╭─ Excerpted data

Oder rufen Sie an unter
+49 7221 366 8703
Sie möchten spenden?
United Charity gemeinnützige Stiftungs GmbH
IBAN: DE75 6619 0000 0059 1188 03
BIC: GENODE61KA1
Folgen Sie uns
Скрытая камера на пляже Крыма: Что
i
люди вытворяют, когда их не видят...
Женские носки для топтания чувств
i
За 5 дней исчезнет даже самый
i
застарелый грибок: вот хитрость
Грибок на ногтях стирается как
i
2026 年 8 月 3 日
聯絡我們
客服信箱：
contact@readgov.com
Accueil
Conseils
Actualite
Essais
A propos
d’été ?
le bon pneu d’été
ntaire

╰─

Task instructions:
Lines from the one with "Грибок на ногтях стирается как" through the last line above must be printed exactly; no other line is to appear.

Task solution:
Грибок на ногтях стирается как
i
2026 年 8 月 3 日
聯絡我們
客服信箱：
contact@readgov.com
Accueil
Conseils
Actualite
Essais
A propos
d’été ?
le bon pneu d’été
ntaire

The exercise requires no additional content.